Curry’s unknown status played out in several poll questions: 62 percent don’t know if he is a strong leader; 49 percent don’t know if he cares about people like them; and 47 percent don’t know whether he trends liberal or conservative.

Brian Hughes, a spokesman for Curry’s campaign, said the undecided voter percentage is “trending higher at this point (in an election) than I’ve seen before.”

He acknowledged Curry, as a first-time candidate, is still introducing himself to voters.

“He’s not somebody who’s been living a public life,” Hughes said of Curry. “He’s been a husband, a father, he started a business and before that, he was an accountant.”

Curry received 25 percent of the vote in the poll, compared to Brown’s 37 percent. Bishop got 11 percent and Allen had 2 percent.

The fact that Brown’s relatively high approval rating of 55 percent hasn’t been able to convert more of the undecided voters is surprising to Binder.

The professor said approval ratings have a lot to do with economic conditions, which have improved during Brown’s term. Voters tend to give the mayor credit when that happens or the blame when it doesn’t, Binder said.

He pointed out that Brown’s approval rating has been trending downward the past three years, from 70 percent in February 2013 to 59 percent in February 2014 to 55 percent in the poll taken Feb. 23-27.

“That is concerning,” Binder said.

But Brown campaign spokesman Fabien Levy said the mayor’s declining approval rating is not a concern.
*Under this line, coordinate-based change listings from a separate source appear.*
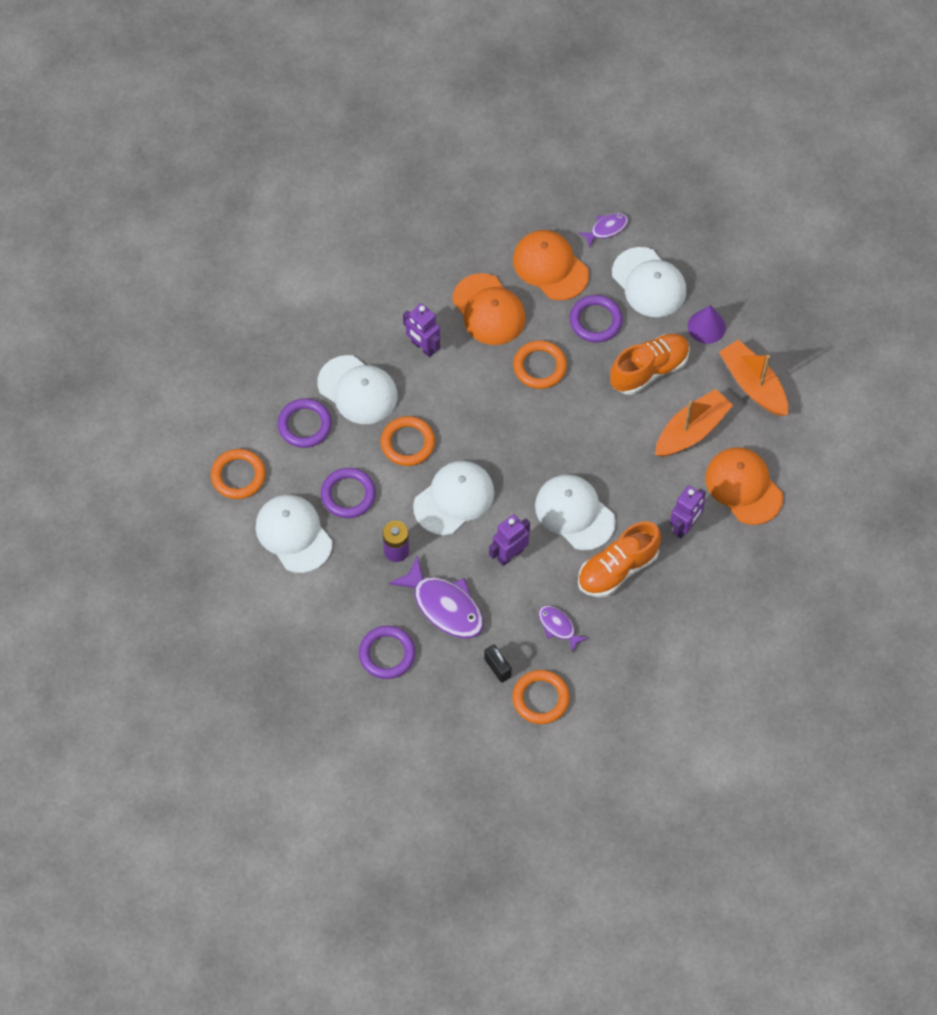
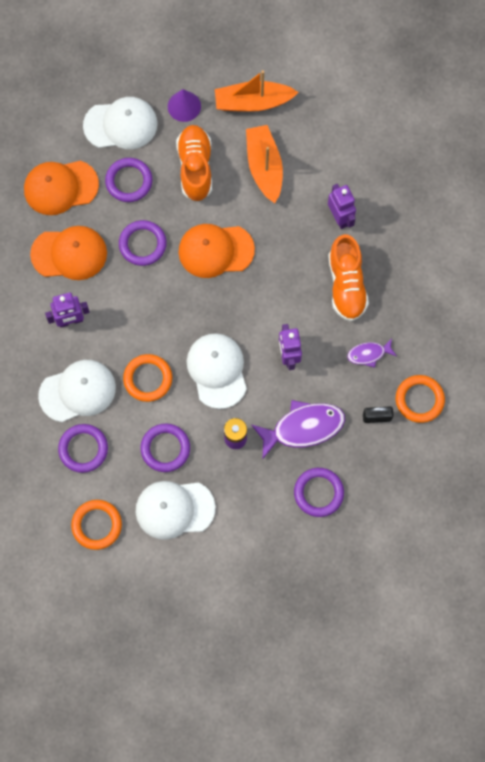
camera: 60 degrees left, 10 degrees up
orange ring [513,340,567,389] -> purple ring [119,220,167,266]
white cap [535,474,616,550] -> none
purple fish [578,213,629,248] -> none
orange cap [705,447,783,525] -> orange cap moved to [178,224,255,278]

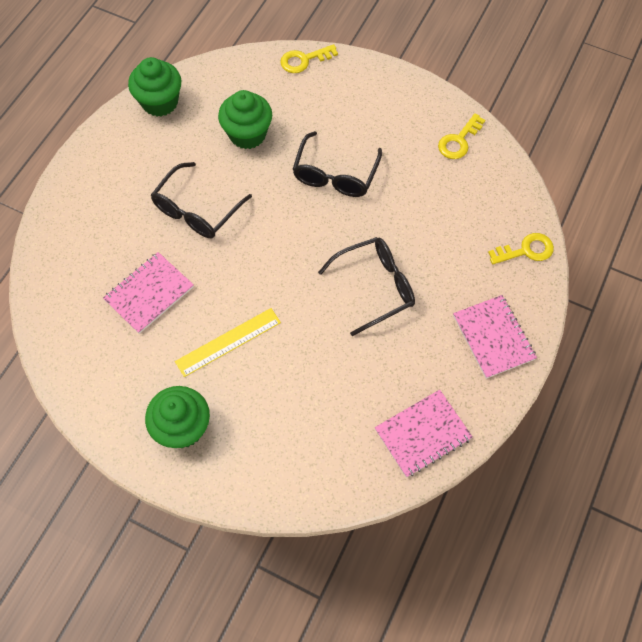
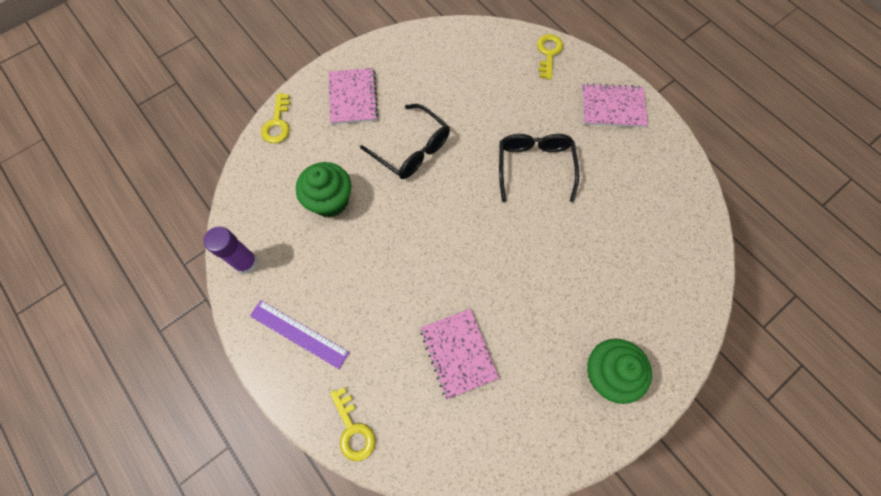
camera: 65 degrees left, 5 degrees up
green cupcake [128,57,181,117] -> purple glue stick [204,227,258,274]
black glasses [151,162,252,238] -> none
yellow ruler [175,308,281,377] -> none
pink notebook [375,390,473,478] -> pink notebook moved to [329,68,378,124]
yellow key [438,113,485,159] -> yellow key moved to [330,387,376,461]
none -> purple ruler [250,300,350,369]

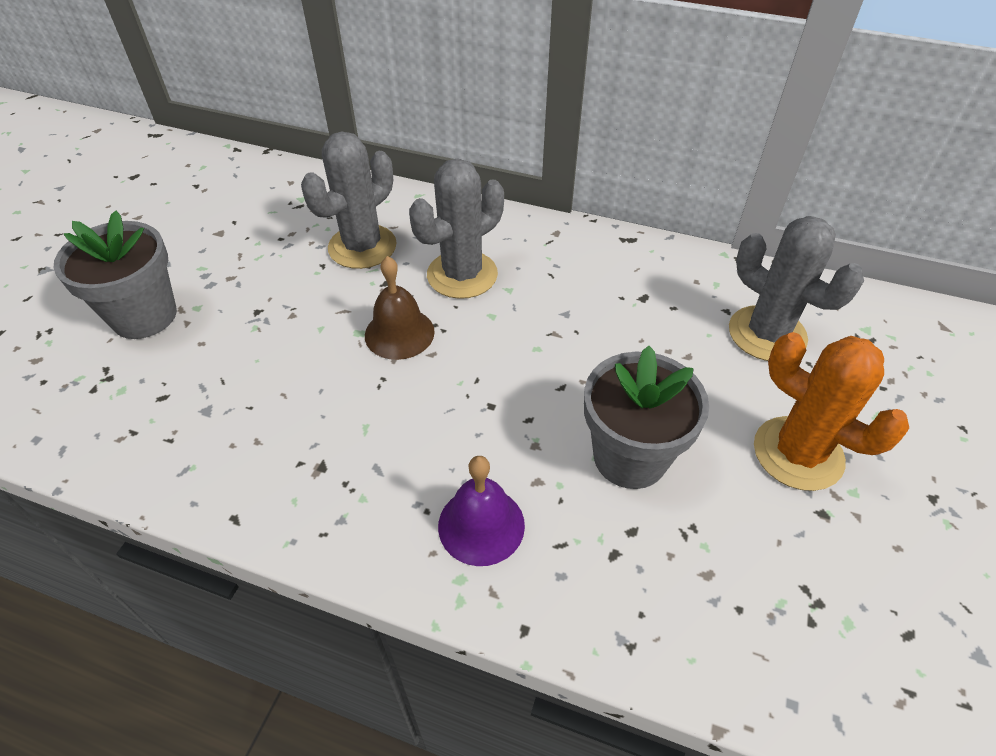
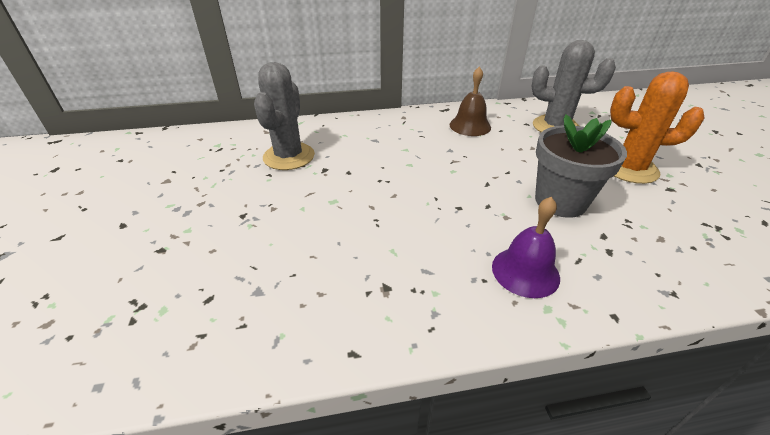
camera: 30 degrees left, 10 degrees down
grey flower pot [53,210,177,339] -> none
brown bell [365,256,435,360] -> brown bell moved to [450,66,491,136]
grey cactus [409,158,504,299] -> none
“We are confident he is going to win the race,” Levy said.

Binder also said people plugged into city government and those who pay close attention to politics have a “very different view of Alvin Brown” than most citizens.

Binder said Brown had a lot of support in the 2011 election from moderate Republicans, Democrats and the black community, but that support has waned.

He said people don’t view that Brown has done much for the black community and the mayor’s failure to take a public stance on the Human Rights Ordinance when it was being debated hurt him with the moderate community.

“But Joe Citizen isn’t seeing that,” Binder said.

Levy discounted Binder’s contention that Brown has lost support in those communities.

He said the mayor still has support of Republicans such as Ron Autrey, Mark Frisch and Toney Sleiman.

And he said, Brown clearly has the most support among Democrats.

Binder said some people aren’t paying attention because there’s not been much talk about specific issues. When those people do start to follow the race, they’ll probably default to their party’s candidate, he said, which makes turnout critical for both Brown and Curry.

“There’s a real chance we could have really low turnout,” he said. “Mobilizing their base is important.”

Supervisor of Elections Jerry Holland said the projected turnout for the March 24 election is 30-35 percent, which is within the norm for a first election.

Just under 30 percent turned out in 2011 when Brown and Republican Mike Hogan made it through a crowded field to the general election.